You don’t have to work with a lawyer to incorporate your business in any state except South Carolina. In this state, the signature of an attorney must be included on the forms used to form a corporation. However, in all other states business owners can complete and file the articles of incorporation themselves.
Naming a Corporation
Before you incorporate your business, you’ll need to come up with a name. Each state has its own rules for business names, but the most common rule across all states is that a business name can’t be confusingly or misleadingly similar to an existing company’s name.
Additionally, you must include one of the approved suffixes in the business name:
- Incorporated
- Inc.
- Corp.
- Company
All states enforce their own suffix requirements and standards.
Advantages of a Corporation
The main benefit of forming a business as a corporation is the limited personal liability for business debts and liabilities. In most cases, the shareholders of a corporation aren’t held personally responsible for any of the business obligations or debts. One exception to this rule is if a shareholder personally signs on a loan that the corporation later defaults on, this would require the shareholder who signed to be held responsible. Otherwise, the shareholders’ personal assets are shielded from liability.
In other business formations, such as partnerships and sole proprietorships, limited personal liability doesn’t apply. Corporations also have access to tax advantages that aren’t available to other business entity types. For example, a corporation set up makes it easier to administer qualified retirement plans, such as 401(k)s, and retirement funds.
A corporation’s lifespan also isn’t limited, nor does it depend on its members’ involvement. A corporation remains as a legal business entity, even if its owner(s) pass away or sell their ownership in the business. Corporations have centralized management structures. A corporation’s ownership can be transferred easily. It’s also easier to raise capital since stock can be sold for the business.

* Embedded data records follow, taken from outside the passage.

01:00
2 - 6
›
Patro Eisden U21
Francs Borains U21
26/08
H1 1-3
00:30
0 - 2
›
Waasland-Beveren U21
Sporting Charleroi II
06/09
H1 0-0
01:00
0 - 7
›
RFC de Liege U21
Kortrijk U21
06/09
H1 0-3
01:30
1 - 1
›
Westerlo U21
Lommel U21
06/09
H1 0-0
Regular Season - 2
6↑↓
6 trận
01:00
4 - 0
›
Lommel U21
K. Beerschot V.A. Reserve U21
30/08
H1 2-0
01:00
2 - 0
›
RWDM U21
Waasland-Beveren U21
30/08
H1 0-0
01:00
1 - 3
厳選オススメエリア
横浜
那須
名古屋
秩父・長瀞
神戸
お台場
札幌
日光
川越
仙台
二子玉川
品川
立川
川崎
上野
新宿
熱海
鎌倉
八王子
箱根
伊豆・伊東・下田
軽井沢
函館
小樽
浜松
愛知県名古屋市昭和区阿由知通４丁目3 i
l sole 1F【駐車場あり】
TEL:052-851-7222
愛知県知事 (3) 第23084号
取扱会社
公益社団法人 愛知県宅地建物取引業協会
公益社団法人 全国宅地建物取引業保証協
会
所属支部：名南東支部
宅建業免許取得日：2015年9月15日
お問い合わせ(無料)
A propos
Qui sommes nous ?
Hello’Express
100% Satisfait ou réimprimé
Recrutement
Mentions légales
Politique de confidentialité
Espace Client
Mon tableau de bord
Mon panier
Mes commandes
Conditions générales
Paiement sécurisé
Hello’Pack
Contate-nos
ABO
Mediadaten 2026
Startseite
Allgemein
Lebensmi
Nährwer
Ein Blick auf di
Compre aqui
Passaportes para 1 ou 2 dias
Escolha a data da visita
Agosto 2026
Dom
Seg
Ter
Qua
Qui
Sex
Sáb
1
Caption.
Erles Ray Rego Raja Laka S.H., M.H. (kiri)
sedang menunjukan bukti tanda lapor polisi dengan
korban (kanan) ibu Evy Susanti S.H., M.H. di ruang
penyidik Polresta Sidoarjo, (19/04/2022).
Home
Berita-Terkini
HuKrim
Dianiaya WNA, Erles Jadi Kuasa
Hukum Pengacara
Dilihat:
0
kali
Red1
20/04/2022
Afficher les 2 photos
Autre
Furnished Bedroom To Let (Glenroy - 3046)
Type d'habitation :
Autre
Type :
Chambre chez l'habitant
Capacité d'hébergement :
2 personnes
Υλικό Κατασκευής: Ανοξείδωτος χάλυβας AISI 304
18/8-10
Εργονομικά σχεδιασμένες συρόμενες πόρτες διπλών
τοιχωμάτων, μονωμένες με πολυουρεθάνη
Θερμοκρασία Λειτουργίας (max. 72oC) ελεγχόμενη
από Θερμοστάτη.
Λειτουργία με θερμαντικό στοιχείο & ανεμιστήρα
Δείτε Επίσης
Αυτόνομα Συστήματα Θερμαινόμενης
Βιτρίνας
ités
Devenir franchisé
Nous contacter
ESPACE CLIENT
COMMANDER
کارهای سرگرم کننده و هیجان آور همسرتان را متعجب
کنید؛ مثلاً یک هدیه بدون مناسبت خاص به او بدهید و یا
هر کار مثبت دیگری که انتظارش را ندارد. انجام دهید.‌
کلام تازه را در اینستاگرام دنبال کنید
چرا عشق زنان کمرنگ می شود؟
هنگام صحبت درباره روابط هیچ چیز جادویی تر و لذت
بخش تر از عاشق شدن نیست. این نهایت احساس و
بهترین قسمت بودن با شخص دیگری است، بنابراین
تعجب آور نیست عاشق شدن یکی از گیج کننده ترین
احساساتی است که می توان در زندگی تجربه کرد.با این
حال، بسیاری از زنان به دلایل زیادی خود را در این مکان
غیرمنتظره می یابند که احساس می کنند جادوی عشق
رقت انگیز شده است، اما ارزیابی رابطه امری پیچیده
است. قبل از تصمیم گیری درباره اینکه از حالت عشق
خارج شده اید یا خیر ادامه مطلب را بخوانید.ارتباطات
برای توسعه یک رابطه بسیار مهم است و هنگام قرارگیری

Requirements to Incorporate
In most of the states, a corporation must name a registered agent. This registered agent is required to reside in the state in which the business is registered. The agent must be available to receive service of process or official state documents during normal business hours. Additionally, most states allow a single individual to serve in all officer roles, as well as the shareholder and/or director roles.
Issuing Stock
When issuing stock for your corporation, you must assign a value. This can be either the dollar amount you choose for each share or no par value. Certain states require corporations to issue the stock at a rate that is no less than its par value. In other states, the fees for incorporating are established by multiplying the par value of each share by the number of shares approved.